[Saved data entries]
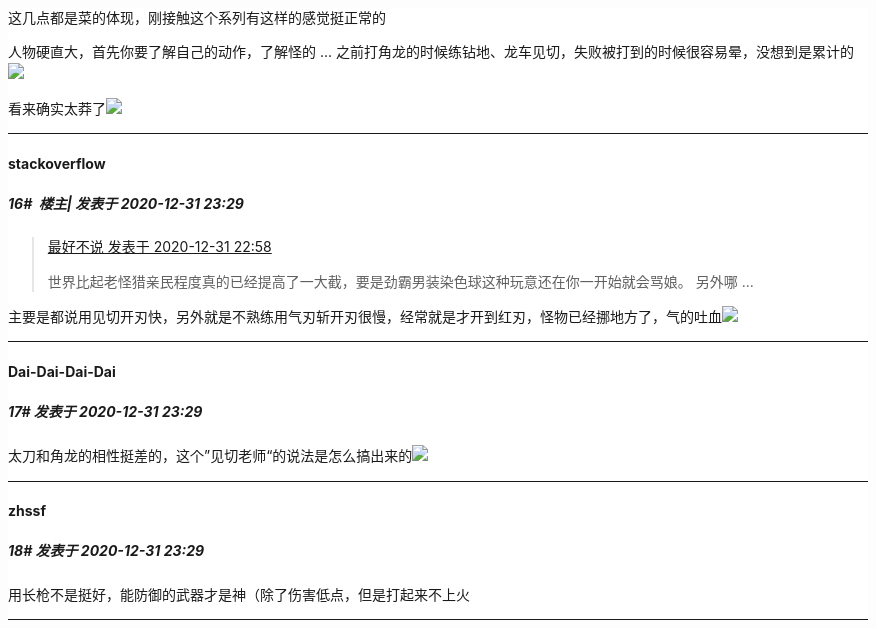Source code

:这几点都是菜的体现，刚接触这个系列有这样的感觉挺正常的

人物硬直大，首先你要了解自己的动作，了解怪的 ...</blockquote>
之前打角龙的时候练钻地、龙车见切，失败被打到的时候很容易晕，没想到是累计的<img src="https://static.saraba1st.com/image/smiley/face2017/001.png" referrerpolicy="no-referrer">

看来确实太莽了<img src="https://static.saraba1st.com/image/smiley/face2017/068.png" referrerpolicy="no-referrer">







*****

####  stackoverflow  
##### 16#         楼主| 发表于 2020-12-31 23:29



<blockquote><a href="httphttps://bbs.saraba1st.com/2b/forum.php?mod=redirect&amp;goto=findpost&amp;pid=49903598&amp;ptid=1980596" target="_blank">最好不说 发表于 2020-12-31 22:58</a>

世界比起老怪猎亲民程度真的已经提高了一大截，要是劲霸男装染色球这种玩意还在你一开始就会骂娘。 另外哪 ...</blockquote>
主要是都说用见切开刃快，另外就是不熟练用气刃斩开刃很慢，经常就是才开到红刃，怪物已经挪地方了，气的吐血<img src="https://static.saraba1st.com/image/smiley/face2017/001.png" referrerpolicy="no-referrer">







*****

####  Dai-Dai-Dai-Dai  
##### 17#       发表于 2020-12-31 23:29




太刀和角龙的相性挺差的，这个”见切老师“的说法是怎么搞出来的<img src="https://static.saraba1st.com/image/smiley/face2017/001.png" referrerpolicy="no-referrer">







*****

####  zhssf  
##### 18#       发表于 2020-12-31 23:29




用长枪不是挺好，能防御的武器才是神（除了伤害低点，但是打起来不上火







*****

:: Exercise aim ::
Please keep every line of the data the same when you reproduce it, and keep every picture out.

:: Result for this exercise ::
Source code

:这几点都是菜的体现，刚接触这个系列有这样的感觉挺正常的

人物硬直大，首先你要了解自己的动作，了解怪的 ...</blockquote>
之前打角龙的时候练钻地、龙车见切，失败被打到的时候很容易晕，没想到是累计的<img src="https://static.saraba1st.com/image/smiley/face2017/001.png" referrerpolicy="no-referrer">

看来确实太莽了<img src="https://static.saraba1st.com/image/smiley/face2017/068.png" referrerpolicy="no-referrer">







*****

####  stackoverflow  
##### 16#         楼主| 发表于 2020-12-31 23:29



<blockquote><a href="httphttps://bbs.saraba1st.com/2b/forum.php?mod=redirect&amp;goto=findpost&amp;pid=49903598&amp;ptid=1980596" target="_blank">最好不说 发表于 2020-12-31 22:58</a>

世界比起老怪猎亲民程度真的已经提高了一大截，要是劲霸男装染色球这种玩意还在你一开始就会骂娘。 另外哪 ...</blockquote>
主要是都说用见切开刃快，另外就是不熟练用气刃斩开刃很慢，经常就是才开到红刃，怪物已经挪地方了，气的吐血<img src="https://static.saraba1st.com/image/smiley/face2017/001.png" referrerpolicy="no-referrer">







*****

####  Dai-Dai-Dai-Dai  
##### 17#       发表于 2020-12-31 23:29




太刀和角龙的相性挺差的，这个”见切老师“的说法是怎么搞出来的<img src="https://static.saraba1st.com/image/smiley/face2017/001.png" referrerpolicy="no-referrer">







*****

####  zhssf  
##### 18#       发表于 2020-12-31 23:29




用长枪不是挺好，能防御的武器才是神（除了伤害低点，但是打起来不上火







*****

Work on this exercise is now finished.